I get yest infections monthly, sometimes twice a month. 
My skin looks like a leopard with white spots. 
My scalp is perpetually flaky. 
I feel painfully bloated more weeks than not. 
I've been seeing a therapist once a week, at a minimum, for my anxiety and depression. 
I have awful mood swings. 
Oh, & I am officially addicted to sugar.

-----------

I want you all to understand that with all that said above, I don't feel bad daily. Really, I don't.
In fact, I feel a lot better now than I have in a long time. These weird health ailments are all just kind of ... there. I don't think about them much. At least not until I started to put it all together in the last few months, doing more and more research, and finding every single one of my symptoms points to a singular issue. 
A familiar issue. 

.candida.

Candida. A yeast. A fungus. An infection of the body.
specifically, "a yeastlike, parasitic fungus that can sometimes cause thrush". Thrush - now there's a familiar word. You mean that oral infection that my daughter suffered the first few weeks of her life? Where her pediatrician said, after her second round of medication, that if this new medicine didn't cure it we would have to schedule an appointment with the infectious disease specialist at Stony Brook hospital? 
Oh yea, I know thrush.


Suddenly Dad's "Anti-Candida" books suddenly come to mind after all these years ...  
And a fungus, ey? So was my Dad's persistent Athlete's foot a precursor to his wildly persistent cancer? Was his body a breeding ground of fungal infections, ultimately leading to a breeding ground for Lymphoma? 
Honestly, I may never know. 

But what I DO know - is I am very much like him. scary much. And I know I do not want to end up missing out on life's greatest moments;
My Dad never got to know that I was pregnant. 
He never got to be a Grandpa. 
He will never get to walk me down the aisle. 

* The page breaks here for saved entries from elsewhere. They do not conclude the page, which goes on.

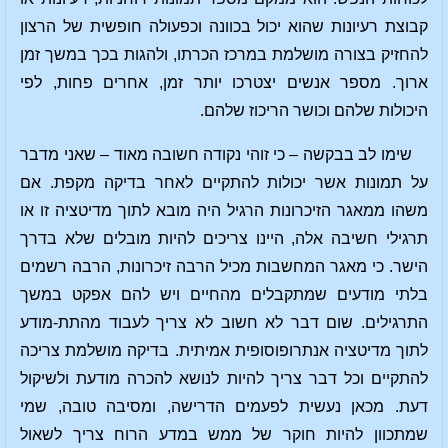
קבוצת רעיונות שהוא יכול בכוונה וכפעולה חופשית של הרצון
להחזיק בצורה מושלמת במרכז הכרתו, ולהגות בכך במשך זמן
ארוך. מספר אנשים יצטרכו יותר זמן, אחרים פחות, לפי
היכולות שלהם וכושר הריכוז שלהם.
שימו לב בבקשה – כי זוהי נקודה חשובה מאוד – שאני מדבר
על תמונות אשר יכולות להתקיים לאחר בדיקה מקפת. אם
משהו ממאגר הזיכרונות הרגיל היה מובא לתוך מדיטציה זו או
תרגילי חשיבה אלה, היינו צריכים להיות מובלים שלא בדרך
הישר. כי מאגר המחשבות מכיל הרבה זיכרונות, הרבה רשמים
בלתי מודעים שמתקבלים מהחיים ויש להם אפקט במשך
התרגילים. שום דבר לא חשוב לא צריך לעבוד מהתת-מודע
לתוך מדיטציה אנתרופוסופית אמיתית. בדיקה מושלמת צריכה
להתקיים וכל דבר צריך להיות לנושא להכרה מודעת ולשיקול
דעת. מכאן נעשית לפעמים הדרישה, ומסיבה טובה, שמי
שמתכוון להיות חוקר של ממש במדע הרוח צריך לשאול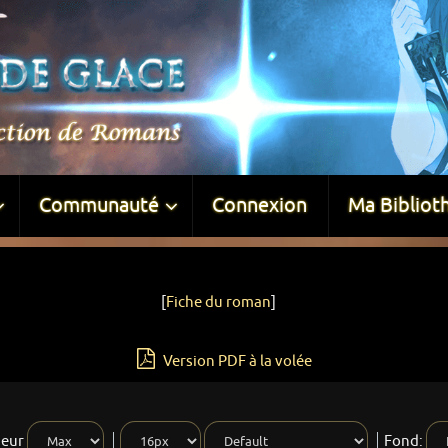
Communauté
Connexion
Ma Bibliot
[
Fiche du roman
]
Version PDF à la volée
geur
Fond: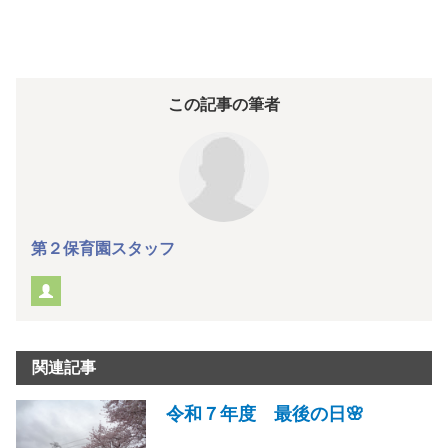
この記事の筆者
第２保育園スタッフ
関連記事
令和７年度 最後の日🌸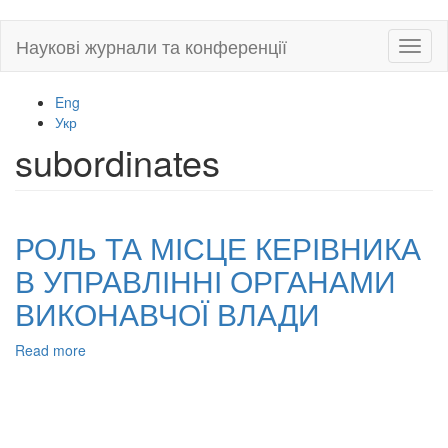
Skip
Наукові журнали та конференції
Toggl
to
naviga
main
content
Eng
Укр
subordinates
РОЛЬ ТА МІСЦЕ КЕРІВНИКА
В УПРАВЛІННІ ОРГАНАМИ
ВИКОНАВЧОЇ ВЛАДИ
Read more
about
РОЛЬ
ТА
МІСЦЕ
КЕРІВНИКА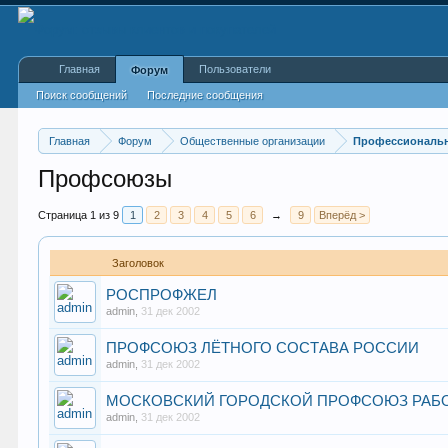
Главная
Пользователи
Форум
Поиск сообщений
Последние сообщения
Главная
Форум
Общественные организации
Профессиональн
Профсоюзы
Страница 1 из 9
1
2
3
4
5
6
→
9
Вперёд >
Заголовок
РОСПРОФЖЕЛ
admin
,
31 дек 2002
ПРОФСОЮЗ ЛЁТНОГО СОСТАВА РОССИИ
admin
,
31 дек 2002
МОСКОВСКИЙ ГОРОДСКОЙ ПРОФСОЮЗ РАБО
admin
,
31 дек 2002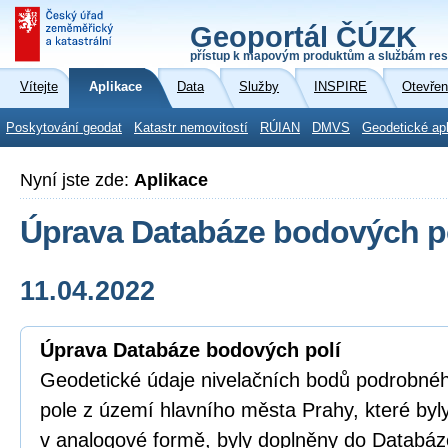
Geoportál ČÚZK
přístup k mapovým produktům a službám res
Vítejte
Aplikace
Data
Služby
INSPIRE
Otevřen
Poskytování geodat
Katastr nemovitostí
RÚIAN
DMVS
Geodetické ap
Nyní jste zde:
Aplikace
Úprava Databáze bodových p
11.04.2022
Úprava Databáze bodových polí
Geodetické údaje nivelačních bodů podrobn
pole z území hlavního města Prahy, které by
v analogové formě, byly doplněny do Databáz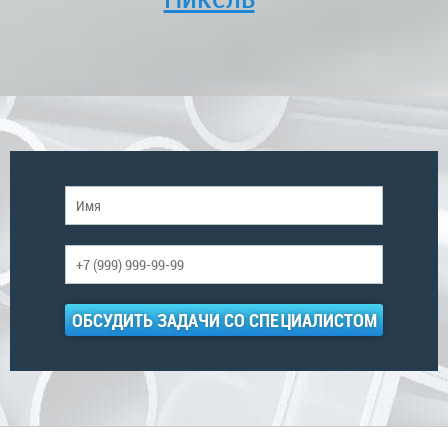
ОБСУДИТЬ ЗАДАЧИ СО СПЕЦИАЛИСТОМ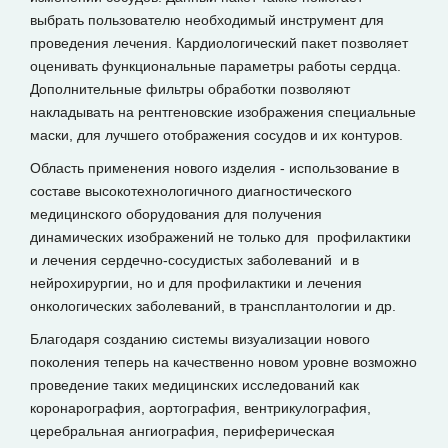
выбрать пользователю необходимый инструмент для
проведения лечения. Кардиологический пакет позволяет
оценивать функциональные параметры работы сердца.
Дополнительные фильтры обработки позволяют
накладывать на рентгеновские изображения специальные
маски, для лучшего отображения сосудов и их контуров.
Область применения нового изделия - использование в
составе высокотехнологичного диагностического
медицинского оборудования для получения
динамических изображений не только для профилактики
и лечения сердечно-сосудистых заболеваний и в
нейрохирургии, но и для профилактики и лечения
онкологических заболеваний, в трансплантологии и др.
Благодаря созданию системы визуализации нового
поколения теперь на качественно новом уровне возможно
проведение таких медицинских исследований как
коронарография, аортография, вентрикулография,
церебральная ангиография, периферическая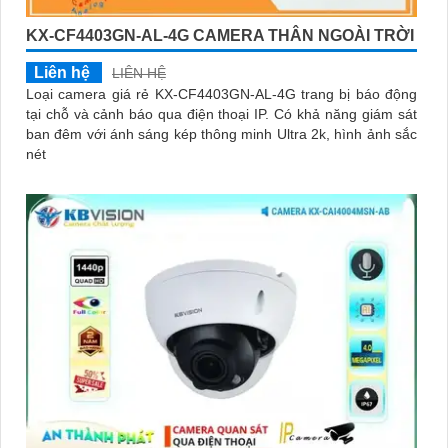
KX-CF4403GN-AL-4G CAMERA THÂN NGOÀI TRỜI
Liên hệ
LIÊN HỆ
Loại camera giá rẻ KX-CF4403GN-AL-4G trang bị báo động
tại chỗ và cảnh báo qua điện thoại IP. Có khả năng giám sát
ban đêm với ánh sáng kép thông minh Ultra 2k, hình ảnh sắc
nét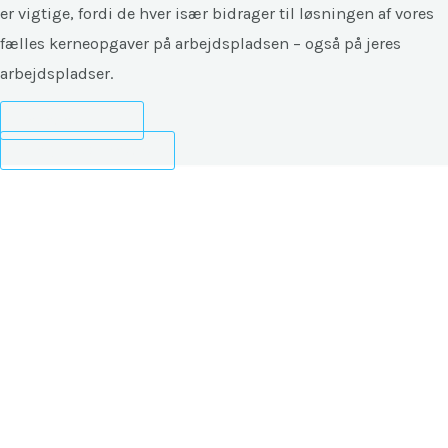
er vigtige, fordi de hver især bidrager til løsningen af vores
fælles kerneopgaver på arbejdspladsen – også på jeres
arbejdspladser.
Indhent tilbud
Ring til SG Erhverv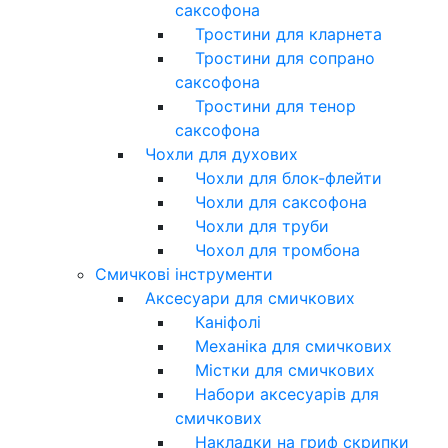
саксофона
Тростини для кларнета
Тростини для сопрано
саксофона
Тростини для тенор
саксофона
Чохли для духових
Чохли для блок-флейти
Чохли для саксофона
Чохли для труби
Чохол для тромбона
Смичкові інструменти
Аксесуари для смичкових
Каніфолі
Механіка для смичкових
Містки для смичкових
Набори аксесуарів для
смичкових
Накладки на гриф скрипки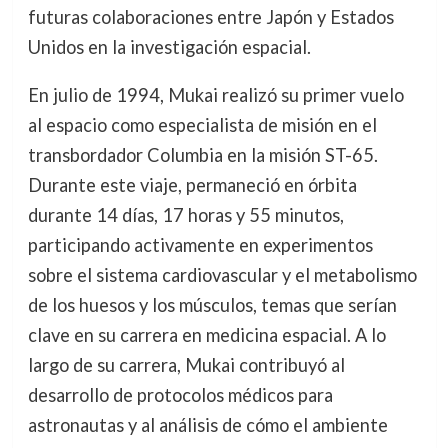
futuras colaboraciones entre Japón y Estados
Unidos en la investigación espacial.
En julio de 1994, Mukai realizó su primer vuelo
al espacio como especialista de misión en el
transbordador Columbia en la misión ST-65.
Durante este viaje, permaneció en órbita
durante 14 días, 17 horas y 55 minutos,
participando activamente en experimentos
sobre el sistema cardiovascular y el metabolismo
de los huesos y los músculos, temas que serían
clave en su carrera en medicina espacial. A lo
largo de su carrera, Mukai contribuyó al
desarrollo de protocolos médicos para
astronautas y al análisis de cómo el ambiente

I refuse to let history repeat itself.

And this, my friends, is WHY I have chosen to complete the Whole 30 program. It has nothing to do with weight loss. It has everything to do with breaking food addictions. Killing off the yeast that is thriving inside of me. Starting fresh. Creating a breeding ground of optimal health within me, rather than parasitic fungus. 
It is perfectly healthy nutrition, IDEAL even. Think it's unbearable? Follow me to check in on how absolutely freakin' delicious my "twig" meals are. And oh yea - I can have approved tacos, so HA to the haters!

In all seriousness though, if skipping out on some pizza, ice cream, and drinks now
means I get YEARS of enjoyment in life later
SIGN ME THE HELL UP RIGHT NOW.

For YEARS I didn't talk about this, tell anyone, or even acknowledge it. I now realize I am far from the only one who suffers from this. If you, whoever  you are reading this now, can relate and know you aren't alone, then this post has served a purpose.